(Stored data)

━━━━━━

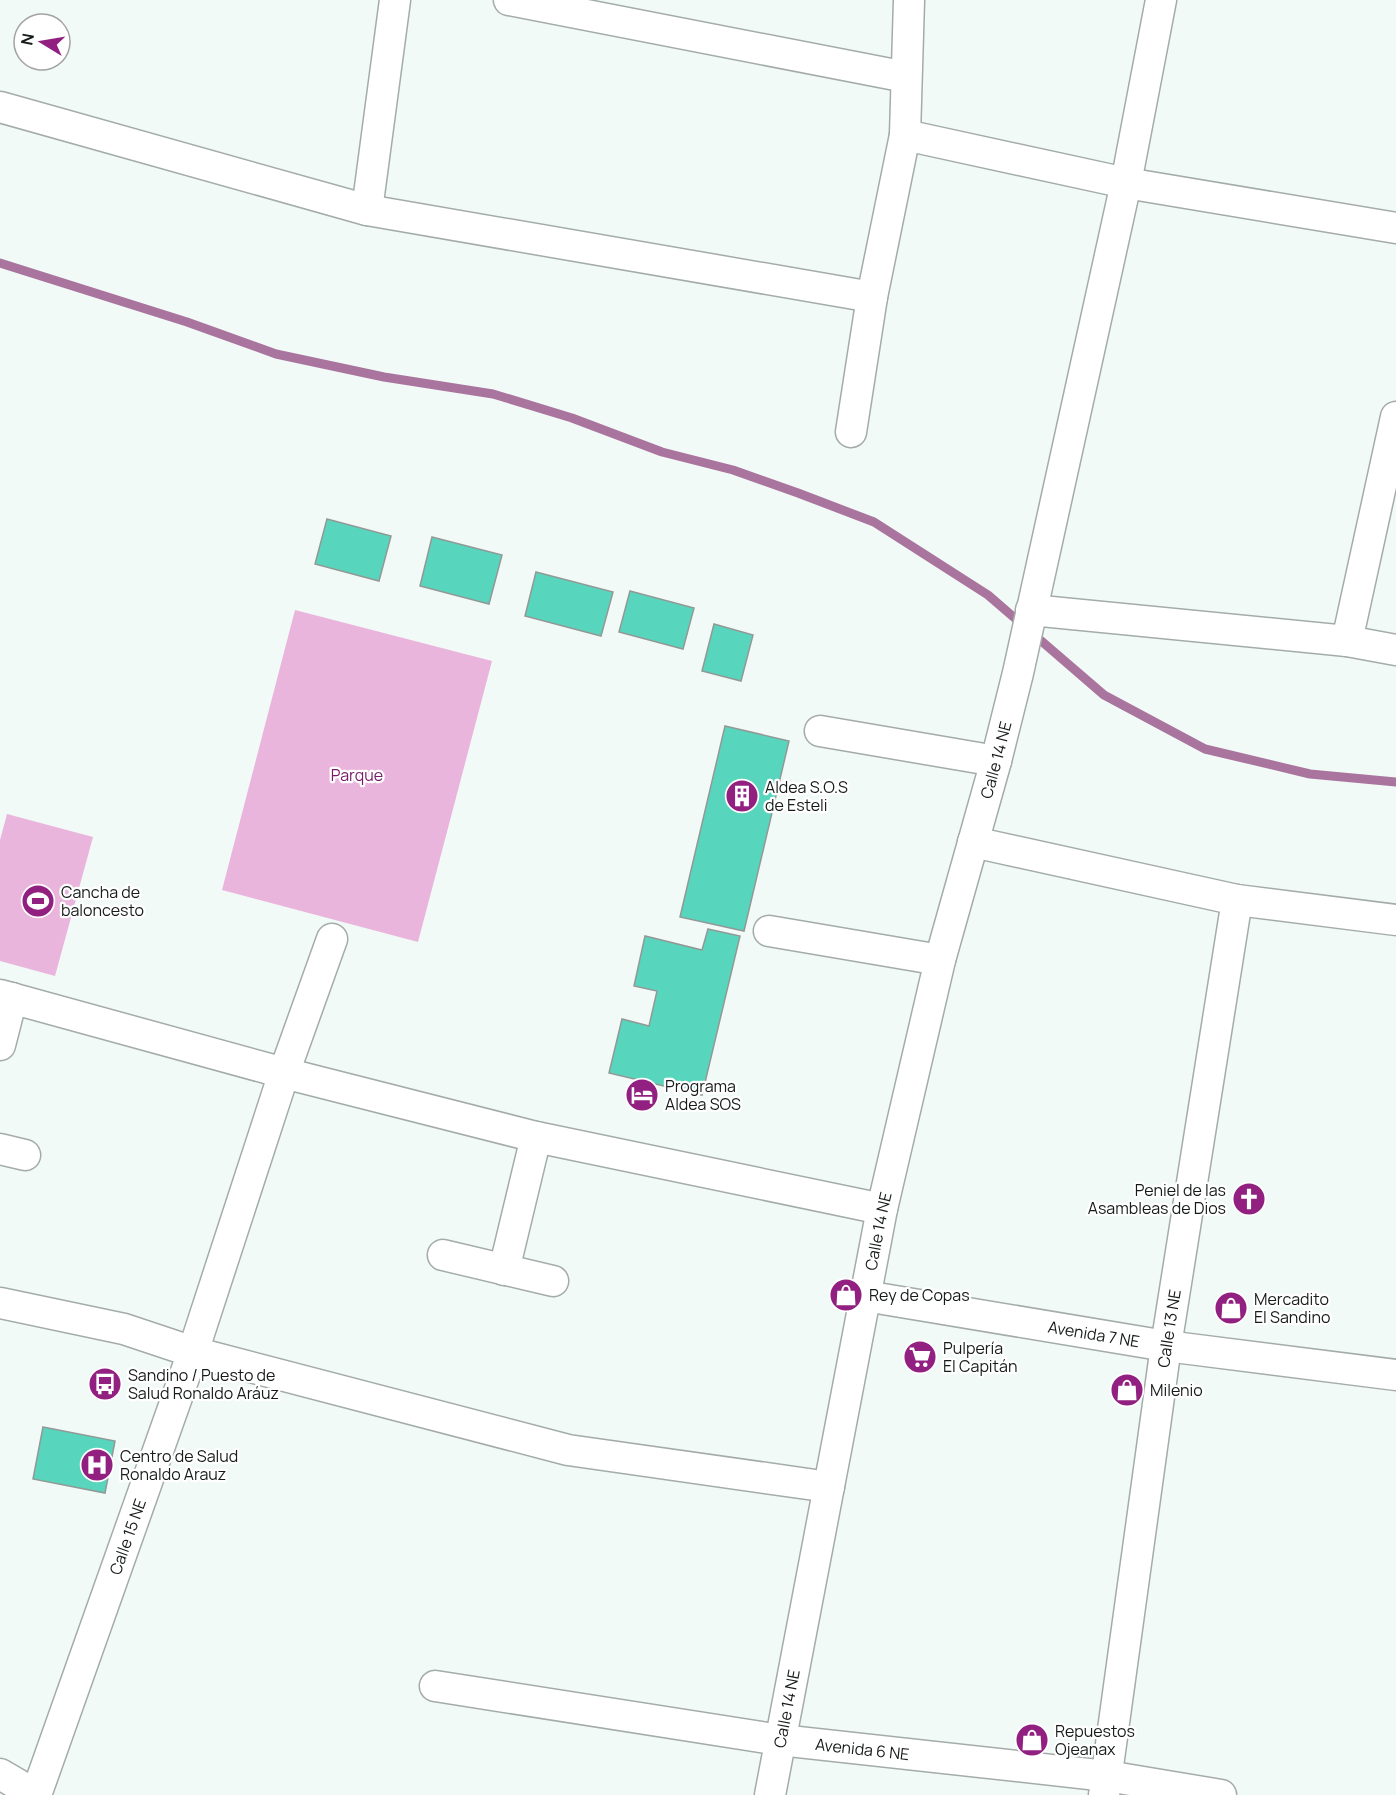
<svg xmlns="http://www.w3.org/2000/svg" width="1396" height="1795" viewBox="0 0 1396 1795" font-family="Manrope,sans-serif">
	<rect width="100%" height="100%" fill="#f2faf7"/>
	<!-- green -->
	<path fill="#eab5dd" d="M295,610L492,661L418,942L222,890Z
		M7,814L93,837L55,976L0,961V840Z"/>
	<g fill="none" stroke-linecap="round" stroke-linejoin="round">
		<!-- stream -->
		<path stroke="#a9759f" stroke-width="9" d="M0,263L187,322L276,354L384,377L493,394L572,418L662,452L733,470L798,493L874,522L988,595L1104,695L1205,749L1310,774L1396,782"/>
	</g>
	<!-- building -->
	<path fill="#58d6bd" stroke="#919997" stroke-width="1.5" d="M327,519L391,536L379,581L315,564Z
		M432,537L502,555L489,604L420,586Z
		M536,572L613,592L601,636L525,616Z
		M630,591L694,608L683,649L619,632Z
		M714,624L753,635L741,681L702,671Z
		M725,726L789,741L744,931L680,917Z
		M708,929L740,936L702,1095L609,1073L622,1019L649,1026L657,991L634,986L645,936L702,950Z
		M43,1427L115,1441L105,1493L33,1479Z"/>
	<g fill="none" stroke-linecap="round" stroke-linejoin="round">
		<defs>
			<g id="street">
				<path d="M509,0L906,77"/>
				<path d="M0,107L367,210L872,297"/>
				<path d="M905,135L1126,183L1396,228"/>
				<path d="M367,210L395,0"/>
				<path d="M851,432L872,297L905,135L909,0"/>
				<path d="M1031,610L1347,641L1396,650"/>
				<path d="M1347,641L1396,417"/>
				<path d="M820,731L996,761"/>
				<path d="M973,842L1237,900L1396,920"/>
				<path d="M769,931L940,960"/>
				<path d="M0,995L284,1073L536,1137L882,1209"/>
				<path d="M0,1045L12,998"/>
				<path d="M0,1149L25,1155"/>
				<path d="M443,1255L553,1281"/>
				<path d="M504,1270L536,1137"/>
				<path id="s1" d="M865,1296L1166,1346L1396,1375"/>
				<path d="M0,1303L124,1329L193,1352L568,1450L829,1487"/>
				<path id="s2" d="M435,1686L780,1740L1107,1776L1221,1795"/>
				<path d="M0,1774L36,1795"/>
				<path id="s3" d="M36,1795L193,1352L284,1073L332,939"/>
				<path id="s4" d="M770,1795L882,1209L940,960L996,761L1018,673L1126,183L1161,0"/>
				<path id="s5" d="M1104,1795L1166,1346L1237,900"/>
			</g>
		</defs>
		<!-- street casing -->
		<use href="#street" stroke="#a4acaa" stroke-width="33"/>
		<!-- street -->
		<use href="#street" stroke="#fff" stroke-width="30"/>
	</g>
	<!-- icons -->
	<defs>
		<symbol id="building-disc" viewBox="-11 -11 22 22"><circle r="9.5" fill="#912081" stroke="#fff"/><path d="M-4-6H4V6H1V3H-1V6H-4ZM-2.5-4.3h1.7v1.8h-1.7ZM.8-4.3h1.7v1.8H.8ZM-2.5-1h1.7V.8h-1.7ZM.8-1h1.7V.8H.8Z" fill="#fff"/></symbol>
		<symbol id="stadium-disc" viewBox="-11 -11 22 22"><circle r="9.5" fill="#912081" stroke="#fff"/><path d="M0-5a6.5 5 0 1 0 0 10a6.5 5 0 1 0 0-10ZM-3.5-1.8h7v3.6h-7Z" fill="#fff"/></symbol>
		<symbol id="hotel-disc" viewBox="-11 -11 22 22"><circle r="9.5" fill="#912081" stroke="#fff"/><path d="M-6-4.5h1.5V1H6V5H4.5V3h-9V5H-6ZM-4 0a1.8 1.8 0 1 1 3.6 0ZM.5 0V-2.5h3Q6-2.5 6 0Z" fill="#fff"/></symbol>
		<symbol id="church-disc" viewBox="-11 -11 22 22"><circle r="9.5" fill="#912081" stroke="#fff"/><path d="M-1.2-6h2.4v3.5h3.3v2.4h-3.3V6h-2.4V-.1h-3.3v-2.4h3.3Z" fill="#fff"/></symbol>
		<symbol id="shop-disc" viewBox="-11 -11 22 22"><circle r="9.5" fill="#912081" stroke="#fff"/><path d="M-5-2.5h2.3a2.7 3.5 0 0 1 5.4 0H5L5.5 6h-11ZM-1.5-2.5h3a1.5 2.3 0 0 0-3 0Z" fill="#fff"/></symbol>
		<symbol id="supermarket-disc" viewBox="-11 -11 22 22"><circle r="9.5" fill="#912081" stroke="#fff"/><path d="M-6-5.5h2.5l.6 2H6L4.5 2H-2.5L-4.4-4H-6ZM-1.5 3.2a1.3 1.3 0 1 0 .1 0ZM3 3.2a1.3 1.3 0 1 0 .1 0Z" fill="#fff"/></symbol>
		<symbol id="bus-disc" viewBox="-11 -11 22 22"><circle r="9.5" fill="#912081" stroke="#fff"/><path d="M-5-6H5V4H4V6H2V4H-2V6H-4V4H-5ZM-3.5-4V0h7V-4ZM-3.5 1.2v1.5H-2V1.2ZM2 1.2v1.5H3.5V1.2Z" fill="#fff"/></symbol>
		<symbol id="hospital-disc" viewBox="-11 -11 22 22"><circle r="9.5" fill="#912081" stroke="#fff"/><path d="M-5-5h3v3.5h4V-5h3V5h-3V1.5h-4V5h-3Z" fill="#fff"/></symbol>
	</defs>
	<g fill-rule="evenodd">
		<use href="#building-disc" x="723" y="777" width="38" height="38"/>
		<use href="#stadium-disc" x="19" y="882" width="38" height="38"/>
		<use href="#hotel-disc" x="623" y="1076" width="38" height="38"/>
		<use href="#church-disc" x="1230" y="1180" width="38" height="38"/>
		<use href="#shop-disc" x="827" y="1276" width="38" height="38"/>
		<use href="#shop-disc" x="1212" y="1289" width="38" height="38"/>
		<use href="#supermarket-disc" x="901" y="1338" width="38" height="38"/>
		<use href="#bus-disc" x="86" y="1365" width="38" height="38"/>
		<use href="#shop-disc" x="1108" y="1371" width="38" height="38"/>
		<use href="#hospital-disc" x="78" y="1446" width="38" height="38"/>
		<use href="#shop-disc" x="1013" y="1721" width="38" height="38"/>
	</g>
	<g text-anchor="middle" stroke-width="4.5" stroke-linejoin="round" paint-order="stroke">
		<!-- street labels -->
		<g font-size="16" fill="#171a1a" stroke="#fff">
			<text dy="6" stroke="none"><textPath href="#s4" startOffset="1060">Calle 14 NE</textPath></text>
			<text dy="6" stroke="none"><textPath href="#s4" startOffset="574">Calle 14 NE</textPath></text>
			<text dy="6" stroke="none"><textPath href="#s5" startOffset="471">Calle 13 NE</textPath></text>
			<text dy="6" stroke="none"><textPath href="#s1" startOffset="232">Avenida 7 NE</textPath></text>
			<text dy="6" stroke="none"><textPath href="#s3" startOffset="274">Calle 15 NE</textPath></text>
			<text dy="6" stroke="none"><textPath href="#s4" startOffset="88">Calle 14 NE</textPath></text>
			<text dy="6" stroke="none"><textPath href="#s2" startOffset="432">Avenida 6 NE</textPath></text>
		</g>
		<!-- park labels -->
		<g font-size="16" fill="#741c67" stroke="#fff">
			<text x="357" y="781">Parque</text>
		</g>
		<!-- poi labels -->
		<g font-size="16" fill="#171a1a" stroke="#fff" text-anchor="start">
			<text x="765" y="793">Aldea S.O.S<tspan x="765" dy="18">de Esteli</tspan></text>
			<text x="61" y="898">Cancha de<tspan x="61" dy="18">baloncesto</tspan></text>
			<text x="665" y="1092">Programa<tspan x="665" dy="18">Aldea SOS</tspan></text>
			<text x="1226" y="1196" text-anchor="end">Peniel de las<tspan x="1226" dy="18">Asambleas de Dios</tspan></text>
			<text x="869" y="1301">Rey de Copas</text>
			<text x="1254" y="1305">Mercadito<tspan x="1254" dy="18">El Sandino</tspan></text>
			<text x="943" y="1354">Pulpería<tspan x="943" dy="18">El Capitán</tspan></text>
			<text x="128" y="1381">Sandino / Puesto de<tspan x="128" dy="18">Salud Ronaldo Aráuz</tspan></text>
			<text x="1150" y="1396">Milenio</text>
			<text x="120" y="1462">Centro de Salud<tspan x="120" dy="18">Ronaldo Arauz</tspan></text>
			<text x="1055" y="1737">Repuestos<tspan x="1055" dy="18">Ojeanax</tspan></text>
		</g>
	</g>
	<!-- north arrow -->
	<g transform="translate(42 42) rotate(281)"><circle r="28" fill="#ffffff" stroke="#a2a3a3" stroke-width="1.5"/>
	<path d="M0-4.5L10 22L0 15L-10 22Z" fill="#912081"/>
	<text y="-9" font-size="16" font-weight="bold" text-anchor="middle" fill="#171a1a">N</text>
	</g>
</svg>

━━━━━━

* EXERCISE AIM *
Your answer should consist of the lines above that hold the word "middle".

* SOLUTION *
	<g text-anchor="middle" stroke-width="4.5" stroke-linejoin="round" paint-order="stroke">
	<text y="-9" font-size="16" font-weight="bold" text-anchor="middle" fill="#171a1a">N</text>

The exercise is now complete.